Every child is born with their own unique way of interacting with the world. Some are flexible in the midst of change while others may experience stress when presented with new situations or a change in schedule. This is what is referred to as temperament. And while some temperaments are easier to handle than others, it is important for parents to understand temperament traits, such as adaptability. By doing this, we can help children become the best version of themselves in the most effective way possible.

Temperament is the way a child reacts to their environment and how they regulate emotions. Psychiatrists Dr. Stella Chess and Dr. Alexander Thomas identified nine dimensions of temperament that they felt were significant when determining how a child relates with the world. One of the nine, adaptability, plays a huge role in how children transition through changes around them. Understanding how this plays a role in the different types of temperament is key for parents, teachers, and coaches.

Within their research, Dr. Chess and Dr. Thomas identified three types of temperament: easy, difficult, and slow to warm up. In regards to adaptability, children with an easy temperament are able to adjust to changes quickly and smoothly and enjoy new activities. However, they can be impulsive because they always jump into new things, sometimes without thinking first. Difficult temperaments tend to have very strong emotional reactions to things and are extra sensitive to stimuli. On the flip side, they are very passionate and determined. Slow-to-warm-up children often resist new activities and feel uncomfortable around new people. On a positive note, though, they are less likely to be influenced by peer pressure and they thrive on routines.

Knowing this information can help parents and other adults interact with children of different temperaments more effectively. One of the first things to do is to be aware of your child’s reactions in order to identify their temperament type. No matter what temperament they have, make sure children know that the feelings they are experiencing are ok and avoid comparing their temperament to that of another child. When addressing different temperaments, help the easy ones with thinking before they act. Help the children with more difficult temperaments by keeping a consistent schedule and encourage self-awareness. For slow to warm up children, give them time to adjust to new situations and avoid putting pressure on them to jump into activities before they are ready.

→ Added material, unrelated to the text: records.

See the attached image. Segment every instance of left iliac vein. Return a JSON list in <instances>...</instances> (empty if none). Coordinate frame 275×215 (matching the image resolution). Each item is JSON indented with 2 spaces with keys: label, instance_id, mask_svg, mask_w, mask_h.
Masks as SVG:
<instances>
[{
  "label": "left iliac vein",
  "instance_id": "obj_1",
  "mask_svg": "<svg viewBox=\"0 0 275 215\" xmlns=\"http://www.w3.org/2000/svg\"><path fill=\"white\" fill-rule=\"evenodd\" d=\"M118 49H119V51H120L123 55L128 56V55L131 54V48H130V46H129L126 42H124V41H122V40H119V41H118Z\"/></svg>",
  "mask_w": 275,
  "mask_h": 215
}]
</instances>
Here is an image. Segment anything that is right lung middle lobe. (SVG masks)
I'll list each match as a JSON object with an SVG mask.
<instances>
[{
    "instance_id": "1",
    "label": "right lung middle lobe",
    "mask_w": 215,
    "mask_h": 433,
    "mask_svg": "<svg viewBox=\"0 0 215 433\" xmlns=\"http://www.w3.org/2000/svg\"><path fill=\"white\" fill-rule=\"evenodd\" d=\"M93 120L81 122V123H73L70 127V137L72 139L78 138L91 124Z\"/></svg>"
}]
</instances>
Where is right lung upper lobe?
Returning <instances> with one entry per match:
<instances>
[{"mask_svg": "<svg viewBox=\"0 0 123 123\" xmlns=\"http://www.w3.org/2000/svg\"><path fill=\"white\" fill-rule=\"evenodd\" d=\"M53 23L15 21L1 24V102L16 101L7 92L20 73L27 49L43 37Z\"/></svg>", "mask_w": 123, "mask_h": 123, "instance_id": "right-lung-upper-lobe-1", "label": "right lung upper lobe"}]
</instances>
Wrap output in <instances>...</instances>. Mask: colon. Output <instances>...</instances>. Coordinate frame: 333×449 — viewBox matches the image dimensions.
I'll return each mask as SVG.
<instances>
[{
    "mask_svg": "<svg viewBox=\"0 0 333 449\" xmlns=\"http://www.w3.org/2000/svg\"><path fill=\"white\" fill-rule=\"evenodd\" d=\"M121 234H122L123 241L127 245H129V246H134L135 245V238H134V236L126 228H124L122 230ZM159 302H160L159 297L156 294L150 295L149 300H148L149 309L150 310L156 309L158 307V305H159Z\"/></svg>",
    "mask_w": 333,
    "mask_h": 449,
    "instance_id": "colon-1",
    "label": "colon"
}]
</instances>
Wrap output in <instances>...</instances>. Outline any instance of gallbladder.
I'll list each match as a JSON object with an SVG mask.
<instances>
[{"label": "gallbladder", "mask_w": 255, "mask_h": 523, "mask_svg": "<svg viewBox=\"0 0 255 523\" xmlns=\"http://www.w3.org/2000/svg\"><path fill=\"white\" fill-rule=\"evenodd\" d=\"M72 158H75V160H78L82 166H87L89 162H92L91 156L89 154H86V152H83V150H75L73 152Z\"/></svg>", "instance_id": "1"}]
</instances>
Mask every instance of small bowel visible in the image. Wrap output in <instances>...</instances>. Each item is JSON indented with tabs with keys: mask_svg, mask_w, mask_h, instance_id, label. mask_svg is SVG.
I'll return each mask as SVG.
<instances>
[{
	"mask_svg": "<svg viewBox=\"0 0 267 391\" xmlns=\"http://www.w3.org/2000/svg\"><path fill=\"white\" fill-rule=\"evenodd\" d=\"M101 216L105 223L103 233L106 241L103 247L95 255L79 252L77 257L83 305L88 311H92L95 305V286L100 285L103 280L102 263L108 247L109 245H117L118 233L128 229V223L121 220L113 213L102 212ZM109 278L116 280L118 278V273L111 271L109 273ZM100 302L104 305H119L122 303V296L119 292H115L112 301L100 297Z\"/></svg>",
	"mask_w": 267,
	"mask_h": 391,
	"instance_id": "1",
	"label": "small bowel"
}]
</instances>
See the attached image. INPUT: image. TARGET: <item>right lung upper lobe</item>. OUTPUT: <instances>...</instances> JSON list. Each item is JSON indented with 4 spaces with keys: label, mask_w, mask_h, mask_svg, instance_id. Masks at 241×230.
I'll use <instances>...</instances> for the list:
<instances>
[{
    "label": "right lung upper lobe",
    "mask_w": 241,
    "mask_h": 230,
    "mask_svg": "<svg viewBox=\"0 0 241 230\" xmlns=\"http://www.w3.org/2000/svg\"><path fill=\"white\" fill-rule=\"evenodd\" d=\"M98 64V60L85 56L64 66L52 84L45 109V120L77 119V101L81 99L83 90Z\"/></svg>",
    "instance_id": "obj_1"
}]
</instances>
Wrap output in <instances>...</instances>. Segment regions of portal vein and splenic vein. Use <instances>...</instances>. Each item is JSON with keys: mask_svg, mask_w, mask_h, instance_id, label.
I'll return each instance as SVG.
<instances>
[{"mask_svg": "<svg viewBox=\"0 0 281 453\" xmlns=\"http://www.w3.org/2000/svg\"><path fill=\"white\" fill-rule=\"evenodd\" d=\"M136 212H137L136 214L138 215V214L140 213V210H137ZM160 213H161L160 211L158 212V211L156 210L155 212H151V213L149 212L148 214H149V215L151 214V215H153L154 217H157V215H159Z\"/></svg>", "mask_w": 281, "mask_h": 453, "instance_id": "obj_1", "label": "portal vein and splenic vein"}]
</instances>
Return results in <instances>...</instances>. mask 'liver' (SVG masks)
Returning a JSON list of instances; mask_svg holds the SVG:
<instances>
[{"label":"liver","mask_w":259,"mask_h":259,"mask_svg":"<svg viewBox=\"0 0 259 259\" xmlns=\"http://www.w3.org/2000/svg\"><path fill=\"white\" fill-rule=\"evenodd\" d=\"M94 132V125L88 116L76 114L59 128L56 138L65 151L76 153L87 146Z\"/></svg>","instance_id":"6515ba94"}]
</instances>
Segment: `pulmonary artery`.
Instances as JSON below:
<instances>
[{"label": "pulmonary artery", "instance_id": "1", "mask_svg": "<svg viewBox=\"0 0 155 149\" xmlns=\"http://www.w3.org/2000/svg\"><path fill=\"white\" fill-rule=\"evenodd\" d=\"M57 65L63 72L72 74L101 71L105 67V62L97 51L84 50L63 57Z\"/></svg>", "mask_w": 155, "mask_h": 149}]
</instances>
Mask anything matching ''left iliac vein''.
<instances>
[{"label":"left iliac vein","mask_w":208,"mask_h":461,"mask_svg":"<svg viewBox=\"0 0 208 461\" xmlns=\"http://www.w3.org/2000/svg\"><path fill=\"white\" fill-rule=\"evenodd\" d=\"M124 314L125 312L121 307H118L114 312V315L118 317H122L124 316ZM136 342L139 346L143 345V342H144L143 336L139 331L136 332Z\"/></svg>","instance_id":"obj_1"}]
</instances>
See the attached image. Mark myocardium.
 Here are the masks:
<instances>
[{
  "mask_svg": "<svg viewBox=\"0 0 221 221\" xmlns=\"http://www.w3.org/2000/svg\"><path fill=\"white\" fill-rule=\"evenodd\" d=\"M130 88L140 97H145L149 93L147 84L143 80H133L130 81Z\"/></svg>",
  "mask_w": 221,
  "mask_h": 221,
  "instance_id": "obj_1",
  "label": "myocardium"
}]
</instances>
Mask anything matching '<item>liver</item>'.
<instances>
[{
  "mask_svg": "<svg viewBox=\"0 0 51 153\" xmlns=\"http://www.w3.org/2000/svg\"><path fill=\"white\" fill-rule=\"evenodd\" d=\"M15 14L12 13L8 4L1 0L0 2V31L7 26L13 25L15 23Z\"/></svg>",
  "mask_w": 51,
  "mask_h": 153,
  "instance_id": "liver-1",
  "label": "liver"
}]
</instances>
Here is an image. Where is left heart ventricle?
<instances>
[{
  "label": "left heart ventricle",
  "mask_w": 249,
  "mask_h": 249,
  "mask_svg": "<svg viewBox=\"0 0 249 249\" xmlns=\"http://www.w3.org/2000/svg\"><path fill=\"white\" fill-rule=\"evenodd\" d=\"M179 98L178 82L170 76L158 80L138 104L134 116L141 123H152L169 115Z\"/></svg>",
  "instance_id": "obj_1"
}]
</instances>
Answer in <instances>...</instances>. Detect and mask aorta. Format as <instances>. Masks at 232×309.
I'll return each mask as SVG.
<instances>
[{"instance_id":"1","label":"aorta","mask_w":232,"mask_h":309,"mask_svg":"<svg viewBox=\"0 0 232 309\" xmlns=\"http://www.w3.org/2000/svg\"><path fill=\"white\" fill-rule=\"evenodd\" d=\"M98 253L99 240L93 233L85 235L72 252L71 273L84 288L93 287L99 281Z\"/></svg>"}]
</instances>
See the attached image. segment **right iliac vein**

Temperament is different from child to child, even within the same family. Children do not choose what their temperament is, and one temperament is not better or worse than the other. Reframing how you describe a child can be powerful for them and you. The easy child is outgoing, the difficult child is determined, and the slow to warm child is observant. The important thing to remember is that each child is unique and help them to make the best of their own temperament.